そして彼らは心から恐縮して、何度も謝ってくれる。

例えば闘いを分ける時、彼らが興奮の最中で誤って私を咬めば、彼らは心の底から詫びてくれる。

だから決して彼らを責めたりはしない。

彼らの興奮を鎮めるために、我に返らせるために、裂帛の声で制することはあるが、それで終りだ。

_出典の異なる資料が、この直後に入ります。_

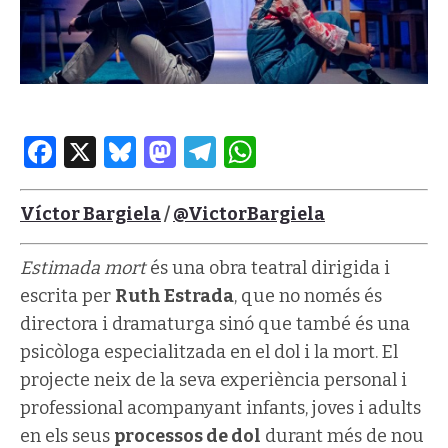
Facebook
X
Bluesky
Mastodon
Telegram
WhatsApp
Víctor Bargiela
/
@VictorBargiela
Estimada mort
és una obra teatral dirigida i
escrita per
Ruth Estrada
, que no només és
directora i dramaturga sinó que també és una
psicòloga especialitzada en el dol i la mort. El
projecte neix de la seva experiència personal i
professional acompanyant infants, joves i adults
en els seus
processos de dol
durant més de nou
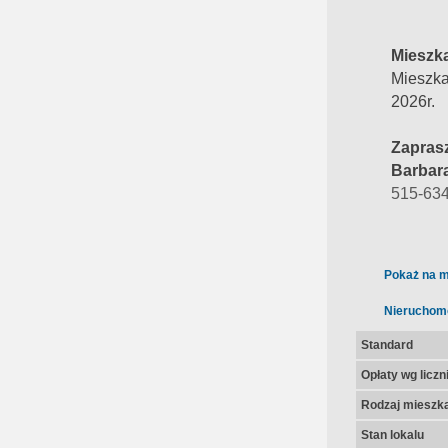
Mieszk
Mieszka
2026r.
Zapras
Barbar
515-63
Pokaż na m
Nieruchom
Standard
Opłaty wg licz
Rodzaj mieszk
Stan lokalu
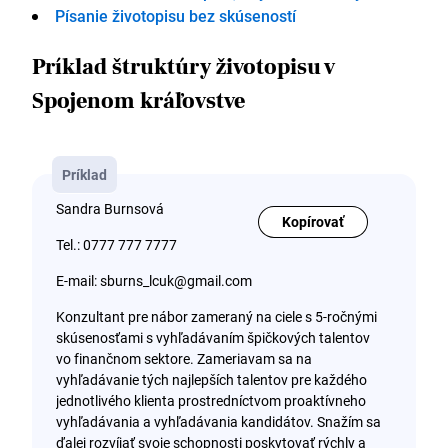
Písanie životopisu bez skúseností
Príklad štruktúry životopisu v
Spojenom kráľovstve
Príklad
Sandra Burnsová
Kopírovať
Tel.: 0777 777 7777
E-mail: sburns_lcuk@gmail.com
Konzultant pre nábor zameraný na ciele s 5-ročnými
skúsenosťami s vyhľadávaním špičkových talentov
vo finančnom sektore. Zameriavam sa na
vyhľadávanie tých najlepších talentov pre každého
jednotlivého klienta prostredníctvom proaktívneho
vyhľadávania a vyhľadávania kandidátov. Snažím sa
ďalej rozvíjať svoje schopnosti poskytovať rýchly a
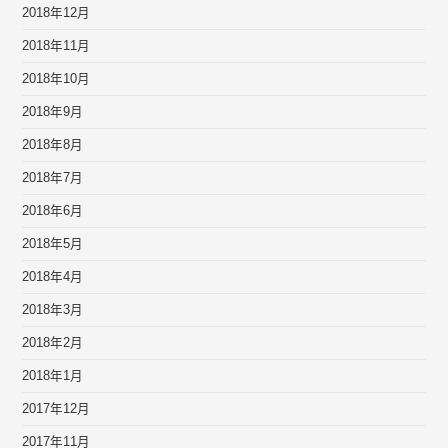
2018年12月
2018年11月
2018年10月
2018年9月
2018年8月
2018年7月
2018年6月
2018年5月
2018年4月
2018年3月
2018年2月
2018年1月
2017年12月
2017年11月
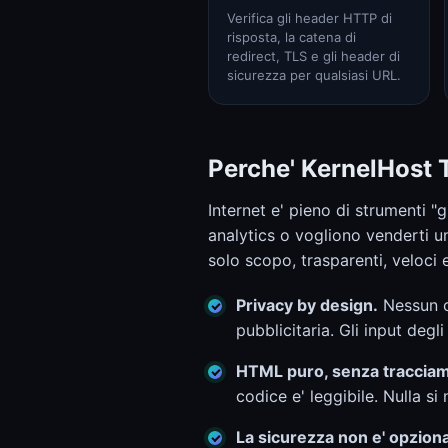
Verifica gli header HTTP di
risposta, la catena di
redirect, TLS e gli header di
sicurezza per qualsiasi URL.
Perche' KernelHost 
Internet e' pieno di strumenti "g
analytics o vogliono venderti 
solo scopo, trasparenti, veloci e
Privacy by design.
Nessun co
pubblicitaria. Gli input degl
HTML puro, senza traccia
codice e' leggibile. Nulla si
La sicurezza non e' opziona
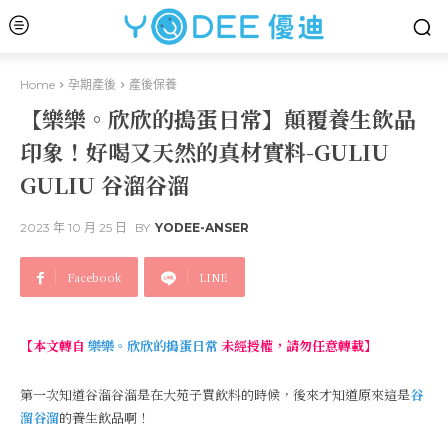
Home
孕期產後
產後保養
【樂樂。欣欣的搗蛋日常】顛覆養生飲品
印象！好喝又天然的真材實料-GULIU
GULIU 谷溜谷溜
2023 年 10 月 25 日
BY
YODEE-ANSER
Facebook
LINE
【本文轉自
樂樂。欣欣的搗蛋日常
未經授權，請勿任意轉載】
第一次知道谷溜谷溜是在大苑子買飲料的時候，後來才知道原來這是
谷
溜谷溜
的養生飲品啊！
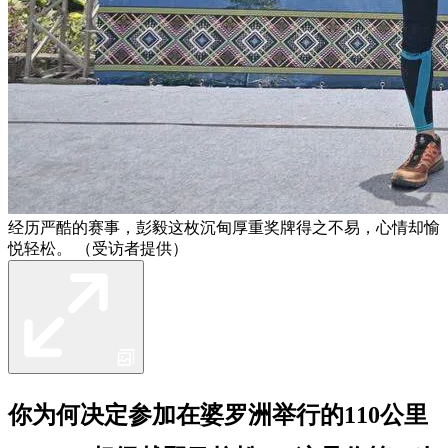
经历严酷的赛事，彭毅这枚沉甸厚重奖牌得之不易，心情却愉
悦轻松。 （受访者提供）
你为何决定参加在婆罗洲举行的110公里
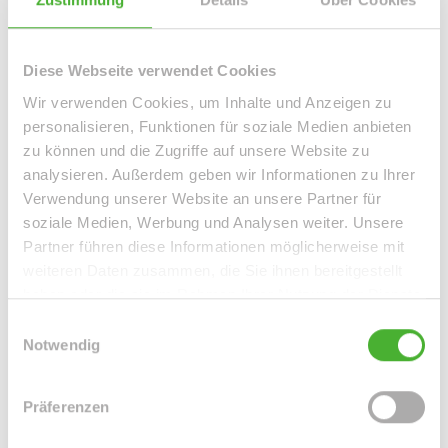
Grimma OT Döben
Großpösna
Großweitzschen
Gröditz
Hilden / Kalstert
Hilden / Pungshaus
Jena / Ammerbach
Kitzscher / Dittmannsdorf
Leipzig
Leipzig (Paunsdorf)
Diese Webseite verwendet Cookies
Leipzig / Althen
Leipzig / Altlindenau
Wir verwenden Cookies, um Inhalte und Anzeigen zu
Leipzig / Anger-Crottendorf
Leipzig / Baalsdorf
personalisieren, Funktionen für soziale Medien anbieten
Leipzig / Böhlitz-Ehrenberg
Leipzig / Connewitz
zu können und die Zugriffe auf unsere Website zu
Leipzig / Eutritzsch
Leipzig / Gohlis
analysieren. Außerdem geben wir Informationen zu Ihrer
Leipzig / Großzschocher
Leipzig / Grünau-Ost
Verwendung unserer Website an unsere Partner für
Leipzig / Heiterblick
Leipzig / Hohenheida
soziale Medien, Werbung und Analysen weiter. Unsere
Leipzig / Holzhausen
Leipzig / Kleinzschocher
Partner führen diese Informationen möglicherweise mit
Leipzig / Lausen
Leipzig / Leipzig Südvorstadt
weiteren Daten zusammen, die Sie ihnen bereitgestellt
Leipzig / Leipzig Zentrum
Leipzig / Leipzig Zentrum-Nord
haben oder die sie im Rahmen Ihrer Nutzung der Dienste
Leipzig / Leipzig Zentrum-Nordwest
gesammelt haben.
Einwilligungsauswahl
Leipzig / Leipzig Zentrum-Süd
Notwendig
Leipzig / Leipzig Zentrum-West
Leipzig / Liebertwolkwitz
Leipzig / Lindenau
Leipzig / Lindenthal
Leipzig / Mölkau
Präferenzen
Leipzig / Neustadt-Neuschönefeld
Leipzig / Paunsdorf
Leipzig / Plagwitz
Leipzig / Probstheida
Leipzig / Schleußig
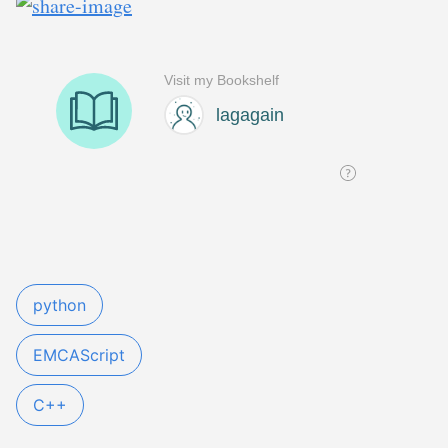
python
EMCAScript
C++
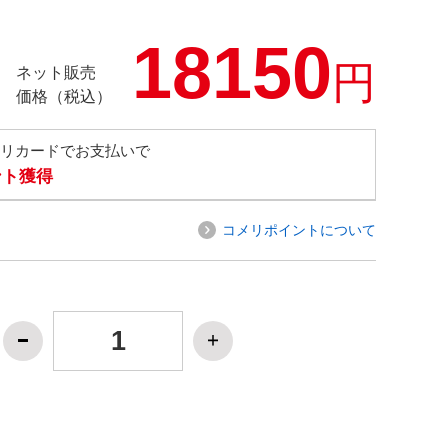
18150
円
ネット販売
価格（税込）
メリカードでお支払いで
ント獲得
コメリポイントについて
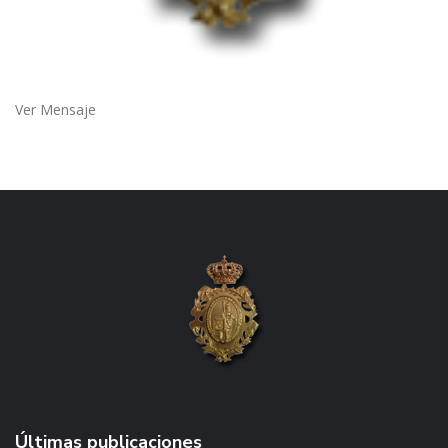
Ver Mensaje
Últimas publicaciones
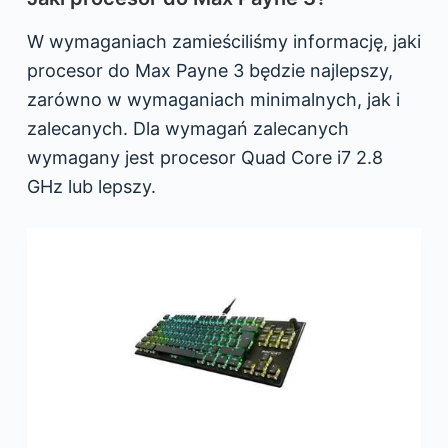
W wymaganiach zamieściliśmy informację, jaki
procesor do Max Payne 3 będzie najlepszy,
zarówno w wymaganiach minimalnych, jak i
zalecanych. Dla wymagań zalecanych
wymagany jest procesor Quad Core i7 2.8
GHz lub lepszy.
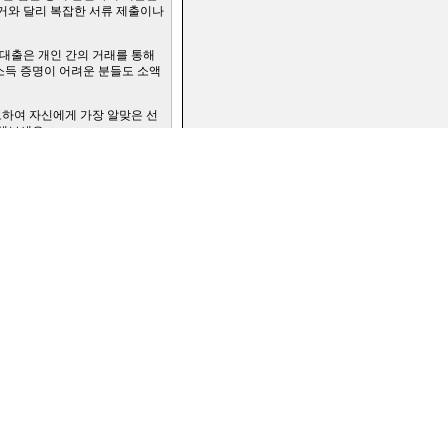
과거와 달리 복잡한 서류 제출이나
 대출은 개인 간의 거래를 통해
소득 증명이 어려운 분들도 소액
고하여 자신에게 가장 알맞은 선
작해보세요
이버는앱테크
,
#7등급작업대출
,
#
과다대출자소액대출
,
#긴급소액대
#연체자비상금대출
,
#무서류당일
#휴대폰소액내구제후기
,
#간단서
면소액대출정보
,
#군인소액당일
,
#연체자당일비대면대출
,
#내구
타인명의선불유심삽니다
,
#주말소
액대출
,
#통신연체자소액급전가
등급연체자작업대출
,
#백수소액
,
#타인명의선불폰가격
,
#청년소
불유심
,
#토스실장님구합니다
,
액결제대출
,
#회선초과자소액대
액내구제추천
,
#저신용연체자당
장인당일소액급전
,
#대포유심삽
액내구제추천
,
#스마트폰내구제
금
,
#당일입금소액대출
,
#휴대폰
증긴급대출
,
#사업자긴급대출
,
#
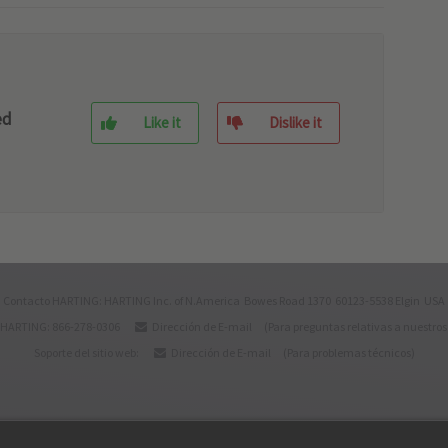
ed
Like it
Dislike it
Contacto HARTING: HARTING Inc. of N.America Bowes Road 1370 60123-5538 Elgin USA
 HARTING: 866-278-0306
Dirección de E-mail
(Para preguntas relativas a nuestros
Soporte del sitio web:
Dirección de E-mail
(Para problemas técnicos)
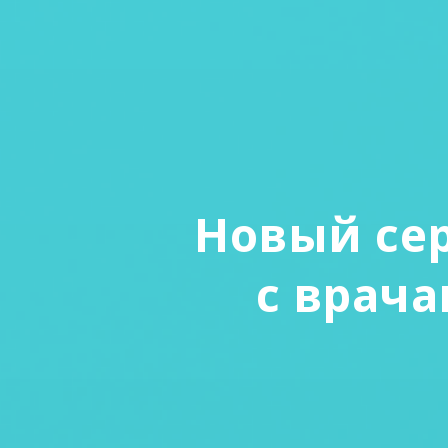
Новый се
с врач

出血ぐらいは起こるが、血が出たくらいでは咬まれた内に入らない。

私はいつも水で洗浄するだけだが、それで充分なのだ。

23年前、私はライに二度、咬まれた。

当時は私も未だ血気盛んだったので、ライを烈しく怒ったことが度々あった。

己の身勝手な判断で、彼を打ち据えたことが度々あったのだ。

私は野性のスピリットを、理解しているつもりが理解できていなかったのだ。

もし本当に理解できていれば、決して腹立てることなど無かったはずなのだ。

いつも二三日眠れぬほどに後悔した。 心の中でライに詫びた。

だが、その時の己の行為は消えない。その時の行為は決して許されないのだ。

或る日、私は烈しくライを打ち、さらにもう一度打った。

その瞬間、彼の目が緑色に燃え上がり、私は腕を咬まれた。

バットで殴られたような衝撃が走り、腕が動かなくなった。

痛いとかではなく、瞬間に動かなくなったのだ。

私はその衝撃で我に返った。 その衝撃で目が覚めた。

ライは、ジッと我慢していたのだ。 私の怒りに対して、ひたすら辛抱していたのだ。

それなのに、私が彼の心を追い詰めたのだ。 理不尽に、執拗に、追い詰めたのだ。

いくら彼が異様に頑固であろうとも、異様に剛胆であろうとも、

たとえそれを不都合に感じる時があったとしても、彼を責めるなど筋違いだったのだ。

私はその時、痛烈に自分の未熟に気付いた。

私が悪かったのだ。 一方的に私が悪かったのだ!!

その後の或る日に、もう一度咬まれた。 まだ私に未熟が残っていたのだ。

これは容易な道のりではないことを知った。

野性との絆が、尋常な道のりではないことを知った。

私は改めて決意した。 ライの真の父になることを。

はるかなる真実の絆を目指して、この胸に誓ったのだ。

こうして、私は野性対話道の扉を開けた。

ライと共に、果てしなく続く対話道に踏み込んだのだ。

ライは、本気でなど咬まなかった。

彼は十二分に手加減してくれたのだ。

決して攻撃ではなく、あくまでも「抗議」だったのだ。

彼がもし本気で咬めば、私の腕は瞬時に破壊されていたのだ。

それが攻撃ならば、私は彼に殺されていたのだ。

だが腕には牙の穴が空いただけだ。 それだけで済んだのだ!!

世間では「咬まれた!」と騒ぐ人が多いが、冷静に判断して欲しい。

「咬んだ!」の一言で責めずに、「状況」を判断して欲しいのだ。

犬たち同士は「牙」でさまざまな意志の疎通をはかる。

そこには常に「微妙なニュアンス」が隠されているのだ。

加減をわきまえた抗議の時もあるし、軽度の警告の時もある。

やさしく咬んで愛情を表現することもあるし、遊びの咬み合いもあるのだ。

「咬む」といっても、牙の力の入れ具合は常に微妙に違うのだ。

太郎がまだ乳歯の子供の頃、私の腕はいつも何十本と注射を打たれたような状態だった。

乳歯だからすぐに突き刺さるし、子狼の遊びは、魔神のように烈しいのだ。

だがそれは、あくまでも遊びの一場面なのだ。 時期を過ぎれば、必ず落ち着くのだ。

私のような形で子狼の遊びに付き合う人間はいないかも知れないが・・・・

彼らが咬む時、そこには必ず理由が隠されている。

だから彼らの言い分も聞いてあげて欲しいのだ。

聞く耳を持ち、洞察して欲しいのだ!!


※写真は、20年前の写真です。